### EXCERPTED PASSAGE:
◇ ◇ ◇ ◇
Bugas is concerned people are not paying attention to what is happening in the river. "These watersheds belong to everybody," Bugas said. "Think of where we would be without them."
Watersheds are used for everything, including being dumping grounds for all kinds of waste. "Some of these rivers are at maximum assimilation point," Bugas said. Fish kills are one way the river has of manifesting itself.
"The biology is trying to tell us something," Bugas said. The Cowpasture is at "yellow stage." Dying wildlife species like fish are a red flag, he said.
"It benefits everybody to have everything in balance," Bugas said. "People need to appreciate their watersheds more. Fresh, clean water is more and more scarce." Bugas believes most people don't understand the importance of clean water to all life.
Don Kain, co-chair of the task force investigating fish kills in the Shenandoah River, appreciates Bugas' concern about public interest. Kain is with the Department of Environmental Quality office in Harrisonburg; the task force is a joint effort of DEQ and DGIF.
◇ ◇ ◇ ◇
### LISTED ENTRIES:
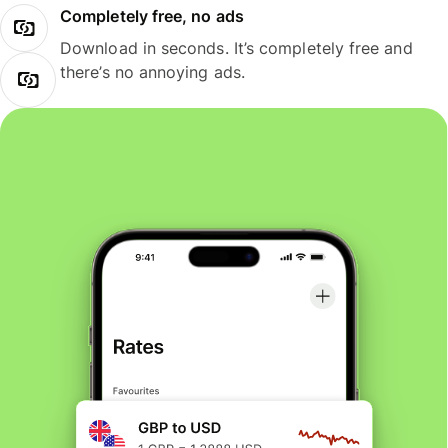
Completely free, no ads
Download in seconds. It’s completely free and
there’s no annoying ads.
◇ ◇ ◇ ◇
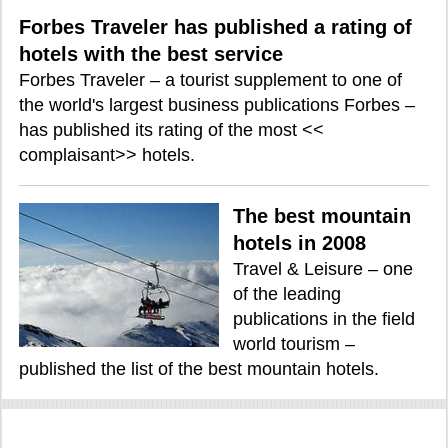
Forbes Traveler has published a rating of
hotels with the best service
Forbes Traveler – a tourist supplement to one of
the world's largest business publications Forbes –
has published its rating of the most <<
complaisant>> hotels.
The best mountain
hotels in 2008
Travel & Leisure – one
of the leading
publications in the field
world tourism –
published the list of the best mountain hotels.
◇ ◇ ◇ ◇
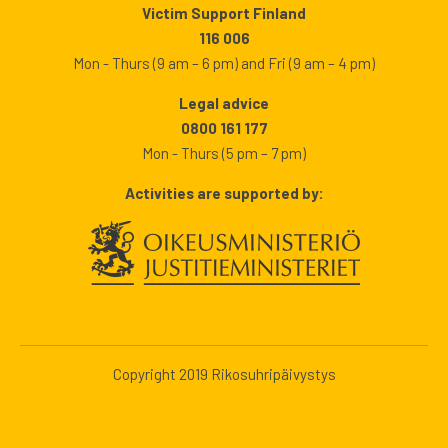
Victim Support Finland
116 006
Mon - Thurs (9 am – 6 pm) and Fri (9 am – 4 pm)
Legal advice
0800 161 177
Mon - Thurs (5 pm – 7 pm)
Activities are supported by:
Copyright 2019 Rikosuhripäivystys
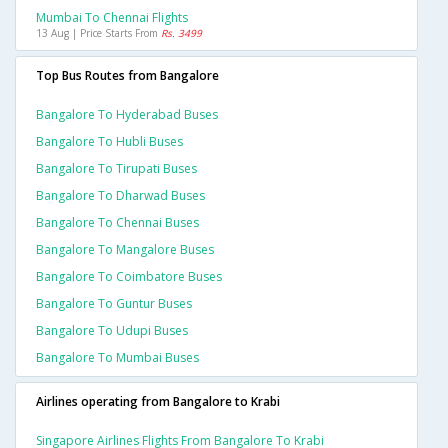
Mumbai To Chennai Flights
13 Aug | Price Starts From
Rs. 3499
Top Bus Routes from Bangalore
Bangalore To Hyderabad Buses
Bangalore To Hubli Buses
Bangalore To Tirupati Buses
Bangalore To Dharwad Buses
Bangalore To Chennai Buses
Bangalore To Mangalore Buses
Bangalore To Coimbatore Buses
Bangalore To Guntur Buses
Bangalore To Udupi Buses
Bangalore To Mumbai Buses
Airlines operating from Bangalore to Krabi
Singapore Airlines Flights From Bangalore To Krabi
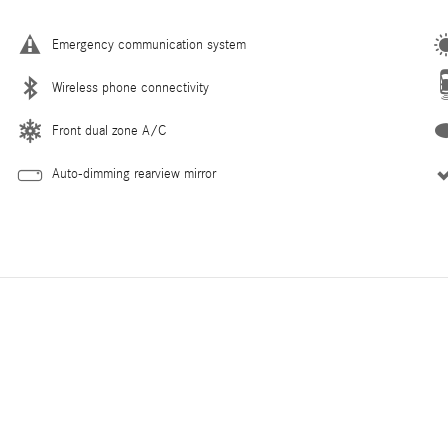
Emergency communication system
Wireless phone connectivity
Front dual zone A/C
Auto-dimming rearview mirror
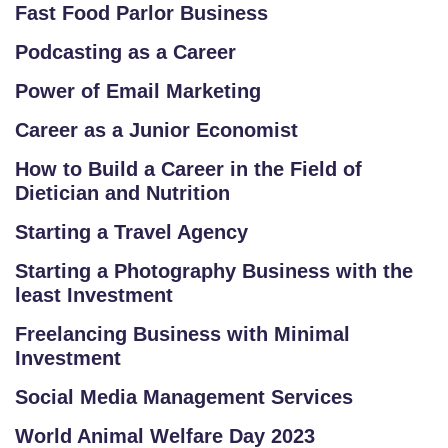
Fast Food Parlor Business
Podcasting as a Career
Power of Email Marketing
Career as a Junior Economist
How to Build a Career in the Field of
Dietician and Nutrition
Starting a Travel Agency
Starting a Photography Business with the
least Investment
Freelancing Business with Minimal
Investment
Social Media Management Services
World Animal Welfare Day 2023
◇ ◇ ◇ ◇
### PROBLEM:
Resume the passage on Bugas and the river fish kills, picking up right after its final sentence.

### RESPONSE:
The task force has been issuing press releases and seeking assistance from citizens for a number of years. People in organizations like the Cowpasture River Preservation Association, the James River Association and Friends of the North Fork ,are concerned and they offer help.
"We don't know what to do to get the public in general behind it," Kain says. "The rest of the community, the rest of the valley, needs to get involved."
The infected fish in the Cowpasture were first discovered in April as part of routine sampling done in conjunction with studies trying to determine the cause of fish kills in the Shenandoah River watershed.
The Cowpasture was selected by the task force as a "control." Known to be one of the most pristine rivers in the state with similar flows and fish species as the Shenandoah, the task force planned to use the Cowpasture to compare with the Shenandoah in the hopes of finding a cause for the kills by identifying what's different in the two river systems.
In the past month, DGIF personnel have found infected fish in the Maury River near Buena Vista and in the upper James from Horseshoe Bend upstream of Buchanan all the way to Lynchburg. For a number of years, similar fish kills have been reported in parts of the Potomac River watershed in West Virginia.
Scientist at the USGS Leetown facility in Kearneysville, W.Va. have been studying the Virginia and West Virginia fish kills. Last month, technicians collected tissue samples from infected fish in the Cowpasture.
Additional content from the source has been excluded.